Despite its enormous mineral endowment — especially gold in the southeast — the Venezuelan government decisively turned its back on foreign miners’ investment in 2008, when president Hugo Chavez, who died in 2013, started talking about nationalizing gold and cement assets in the country, and strengthened ties with China, Iran and Russia. Top miners such as Hecla Mining and Gold Fields quietly packed up and left the country for good, and potential gold mega-projects such as Las Cristinas and Brisas have floundered due to domestic politics, more than the projects’ technical deficiencies.

With its more mixed and free-market economy, Colombia is faring better. The IMF sees the country’s growth easing to 2.5% in 2016 from 3.1% in 2015 due to low oil prices, as well as tightening macroeconomic policies and financial conditions.

Colombia’s export numbers from the minerals sector has benefitted from years of output from large coal and nickel mines, complemented by smaller-scale gold and emerald output, even if new gold-mine development in the country is hampered by bureaucratic, political, security and social-licence issues.

The IMF describes Ecuador’s outlook as “highly uncertain,” and says it depends on the availability of external financing. Under the IMF’s baseline scenario, Ecuador’s economy is expected to contract this year by 4.5%, due to “lower oil prices, a loss of competitiveness on the back of an appreciating dollar, fiscal consolidation and tight financing conditions.”

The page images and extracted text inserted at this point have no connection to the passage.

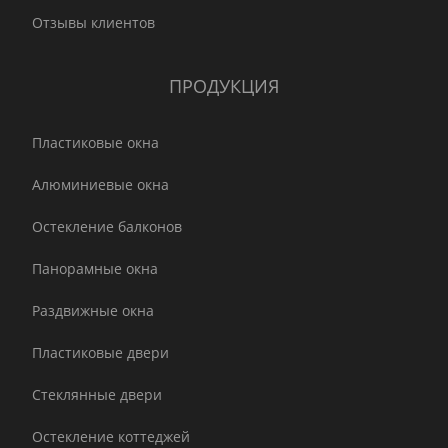
Отзывы клиентов
ПРОДУКЦИЯ
Пластиковые окна
Алюминиевые окна
Остекление балконов
Панорамные окна
Раздвижные окна
Пластиковые двери
Стеклянные двери
Остекление коттеджей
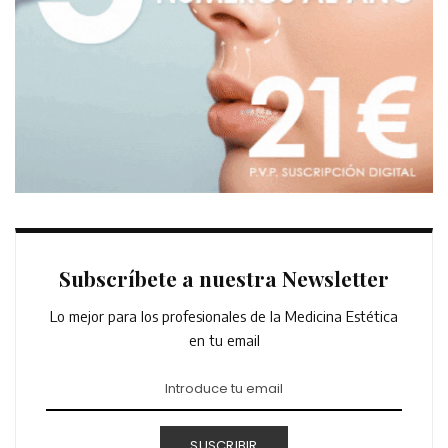
Subscríbete a nuestra Newsletter
Lo mejor para los profesionales de la Medicina Estética
en tu email
SUSCRIBIR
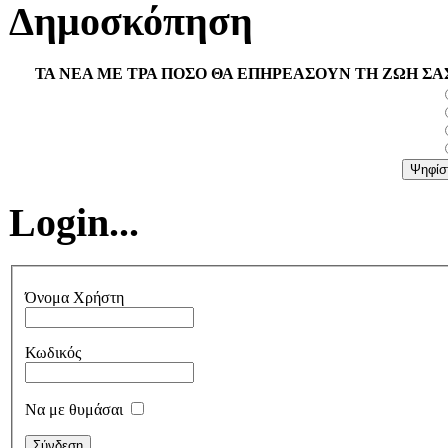
Δημοσκόπηση
ΤΑ ΝΕΑ ΜΕ ΤΡΑ ΠΟΣΟ ΘΑ ΕΠΗΡΕΑΣΟΥΝ ΤΗ ΖΩΗ ΣΑ
Login...
Όνομα Χρήστη
Κωδικός
Να με θυμάσαι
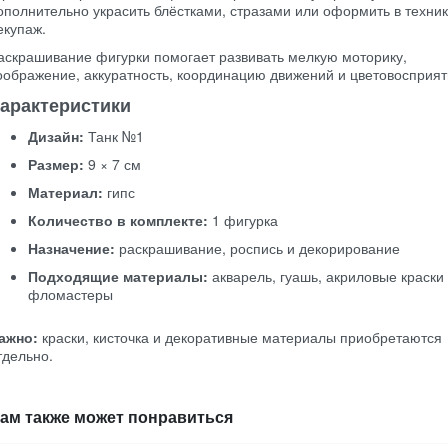
ополнительно украсить блёстками, стразами или оформить в техни
екупаж.
аскрашивание фигурки помогает развивать мелкую моторику,
оображение, аккуратность, координацию движений и цветовосприят
арактеристики
Дизайн:
Танк №1
Размер:
9 × 7 см
Материал:
гипс
Количество в комплекте:
1 фигурка
Назначение:
раскрашивание, роспись и декорирование
Подходящие материалы:
акварель, гуашь, акриловые краски
фломастеры
ажно:
краски, кисточка и декоративные материалы приобретаются
тдельно.
ам также может понравиться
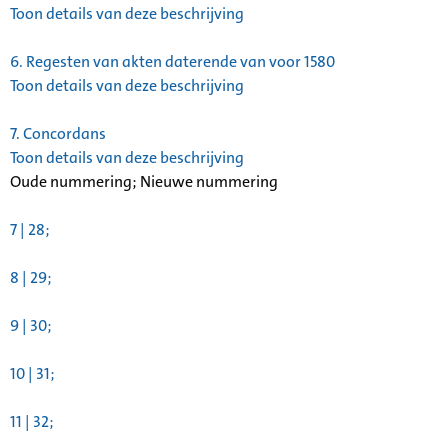
Toon details van deze beschrijving
6.
Regesten van akten daterende van voor 1580
Toon details van deze beschrijving
7.
Concordans
Toon details van deze beschrijving
Oude nummering; Nieuwe nummering
7 | 28;
8 | 29;
9 | 30;
10 | 31;
11 | 32;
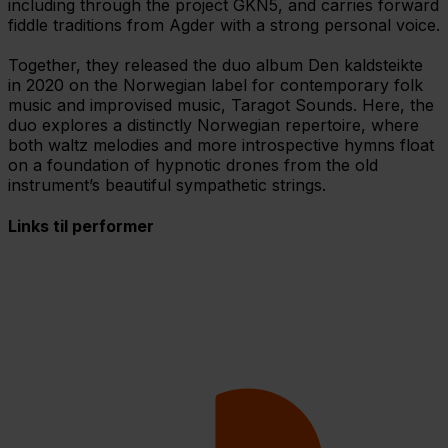
including through the project GKN5, and carries forward
fiddle traditions from Agder with a strong personal voice.
Together, they released the duo album Den kaldsteikte
in 2020 on the Norwegian label for contemporary folk
music and improvised music, Taragot Sounds. Here, the
duo explores a distinctly Norwegian repertoire, where
both waltz melodies and more introspective hymns float
on a foundation of hypnotic drones from the old
instrument’s beautiful sympathetic strings.
Links til performer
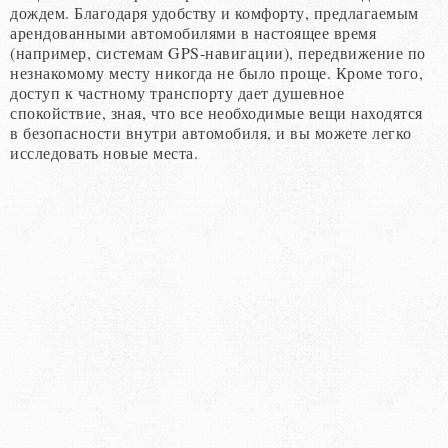
дождем. Благодаря удобству и комфорту, предлагаемым
арендованными автомобилями в настоящее время
(например, системам GPS-навигации), передвижение по
незнакомому месту никогда не было проще. Кроме того,
доступ к частному транспорту дает душевное
спокойствие, зная, что все необходимые вещи находятся
в безопасности внутри автомобиля, и вы можете легко
исследовать новые места.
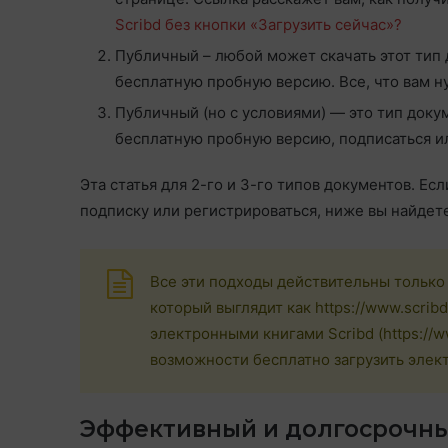
Scribd без кнопки «Загрузить сейчас»?
Публичный – любой может скачать этот тип 
бесплатную пробную версию. Все, что вам ну
Публичный (но с условиями) — это тип докум
бесплатную пробную версию, подписаться и
Эта статья для 2-го и 3-го типов документов. Есл
подписку или регистрироваться, ниже вы найдете
Все эти подходы действительны только
который выглядит как https://www.scrib
электронными книгами Scribd (https://w
возможности бесплатно загрузить элект
Эффективный и долгосрочны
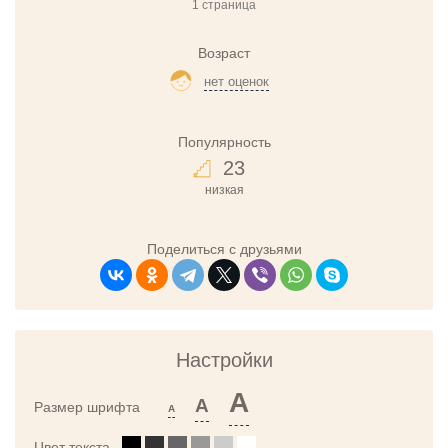
1 страница
Возраст
нет оценок
Популярность
23
низкая
Поделиться с друзьями
Настройки
A
A
Размер шрифта
A
Цвет текста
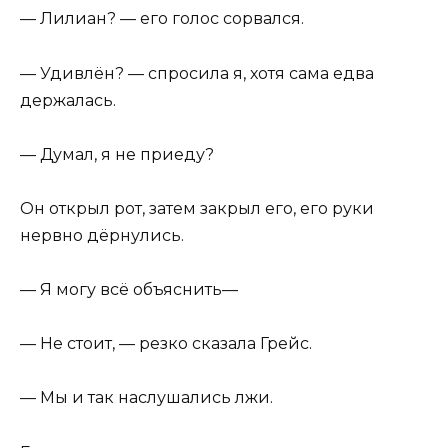
— Лилиан? — его голос сорвался.
— Удивлён? — спросила я, хотя сама едва
держалась.
— Думал, я не приеду?
Он открыл рот, затем закрыл его, его руки
нервно дёрнулись.
— Я могу всё объяснить—
— Не стоит, — резко сказала Грейс.
— Мы и так наслушались лжи.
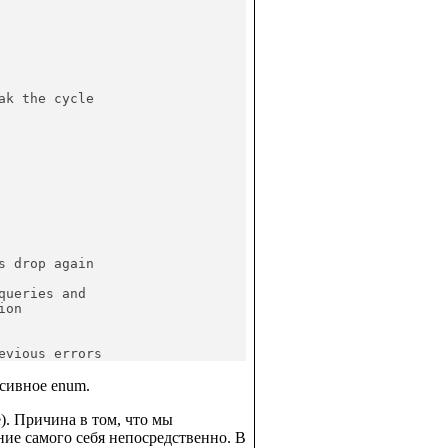
k the cycle

 drop again

queries and
ion
evious errors
сивное enum.
e). Причина в том, что мы
ние самого себя непосредственно. В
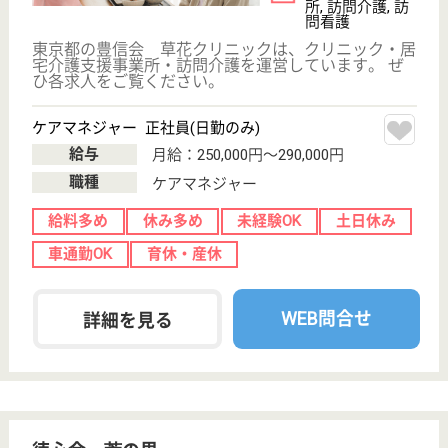
看護職 正社員(日勤のみ)
給与
月給：252,000円〜352,000円
職種
看護職
給料多め
車通勤OK
住宅手当あり
育休・産休
駅徒歩10分以内
WEB問合せ
詳細を見る
秀峰会 銀鈴の詩介護保険センター
横浜市最大級の社会福祉法人秀峰会が運営！大手
社会福祉法人ならではのキャリアアップ、職員と
職員家族を含めた福利厚生が魅力的です♪
神奈川県横浜市
西区平沼1-1-15
横浜駅徒歩8分
訪問介護, 定期
巡回・夜間対応,
居宅介護支援事
業所...
ご利用者が最期まで住み慣れたご自宅で暮らし続けら
れる環境づくり、 さらには地域包括ケアシステム構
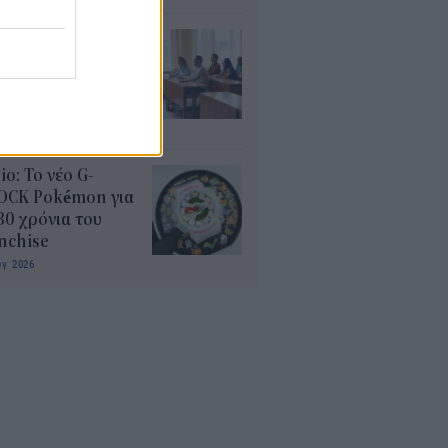
αιδευτικοί: Αύριο
8) ξεκινούν οι
ήσεις για 5.017
ιμους διορισμούς
υγ 2026
io: Το νέο G-
OCK Pokémon για
30 χρόνια του
nchise
υγ 2026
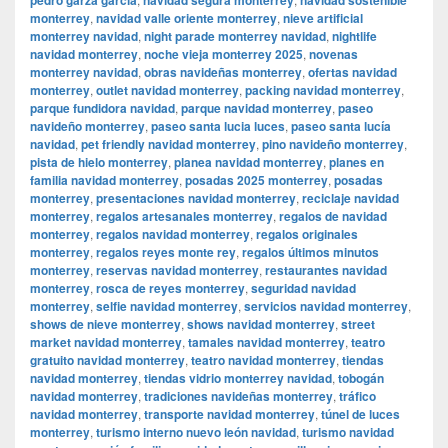
monterrey
,
navidad valle oriente monterrey
,
nieve artificial
monterrey navidad
,
night parade monterrey navidad
,
nightlife
navidad monterrey
,
noche vieja monterrey 2025
,
novenas
monterrey navidad
,
obras navideñas monterrey
,
ofertas navidad
monterrey
,
outlet navidad monterrey
,
packing navidad monterrey
,
parque fundidora navidad
,
parque navidad monterrey
,
paseo
navideño monterrey
,
paseo santa lucia luces
,
paseo santa lucía
navidad
,
pet friendly navidad monterrey
,
pino navideño monterrey
,
pista de hielo monterrey
,
planea navidad monterrey
,
planes en
familia navidad monterrey
,
posadas 2025 monterrey
,
posadas
monterrey
,
presentaciones navidad monterrey
,
reciclaje navidad
monterrey
,
regalos artesanales monterrey
,
regalos de navidad
monterrey
,
regalos navidad monterrey
,
regalos originales
monterrey
,
regalos reyes monte rey
,
regalos últimos minutos
monterrey
,
reservas navidad monterrey
,
restaurantes navidad
monterrey
,
rosca de reyes monterrey
,
seguridad navidad
monterrey
,
selfie navidad monterrey
,
servicios navidad monterrey
,
shows de nieve monterrey
,
shows navidad monterrey
,
street
market navidad monterrey
,
tamales navidad monterrey
,
teatro
gratuito navidad monterrey
,
teatro navidad monterrey
,
tiendas
navidad monterrey
,
tiendas vidrio monterrey navidad
,
tobogán
navidad monterrey
,
tradiciones navideñas monterrey
,
tráfico
navidad monterrey
,
transporte navidad monterrey
,
túnel de luces
monterrey
,
turismo interno nuevo león navidad
,
turismo navidad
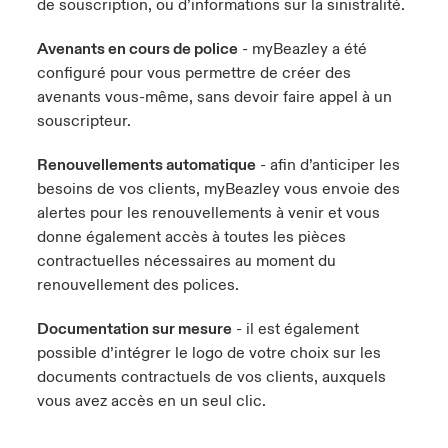
de souscription, ou d’informations sur la sinistralité.
Avenants en cours de police
- myBeazley a été
configuré pour vous permettre de créer des
avenants vous-même, sans devoir faire appel à un
souscripteur.
Renouvellements automatique
- afin d’anticiper les
besoins de vos clients, myBeazley vous envoie des
alertes pour les renouvellements à venir et vous
donne également accès à toutes les pièces
contractuelles nécessaires au moment du
renouvellement des polices.
Documentation sur mesure
- il est également
possible d’intégrer le logo de votre choix sur les
documents contractuels de vos clients, auxquels
vous avez accès en un seul clic.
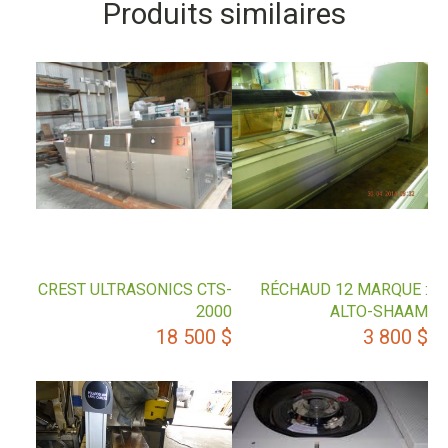
Produits similaires
CREST ULTRASONICS CTS-
RÉCHAUD 12 MARQUE :
2000
ALTO-SHAAM
18 500
$
3 800
$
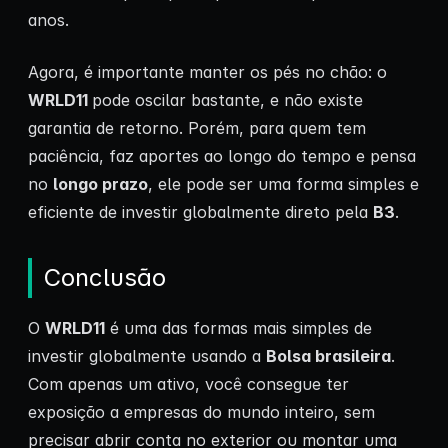
anos.
Agora, é importante manter os pés no chão: o
WRLD11
pode oscilar bastante, e não existe
garantia de retorno. Porém, para quem tem
paciência, faz aportes ao longo do tempo e pensa
no
longo prazo
, ele pode ser uma forma simples e
eficiente de investir globalmente direto pela
B3
.
Conclusão
O
WRLD11
é uma das formas mais simples de
investir globalmente usando a
Bolsa brasileira
.
Com apenas um ativo, você consegue ter
exposição a empresas do mundo inteiro, sem
precisar abrir conta no exterior ou montar uma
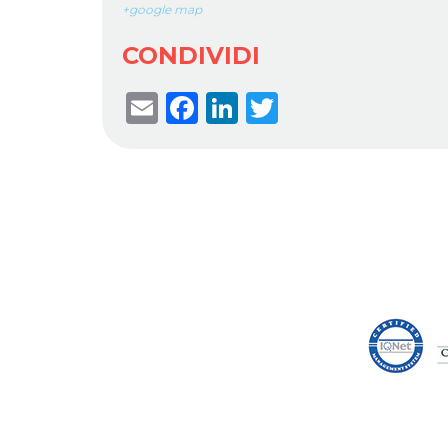
+google map
CONDIVIDI
Email
Facebook
LinkedIn
Twitter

Ecuador is not a traditional mining nation and has had chaotic experiences in decades past with artisanal miners, such as at Nambija in the south.

But nonetheless the Ecuadorian government has renewed efforts over the past couple of years to woo foreign miners back to the country — with real progress seen such as the restart of development of the spectacular Fruta del Norte gold deposit, now under the direction of Lundin Gold.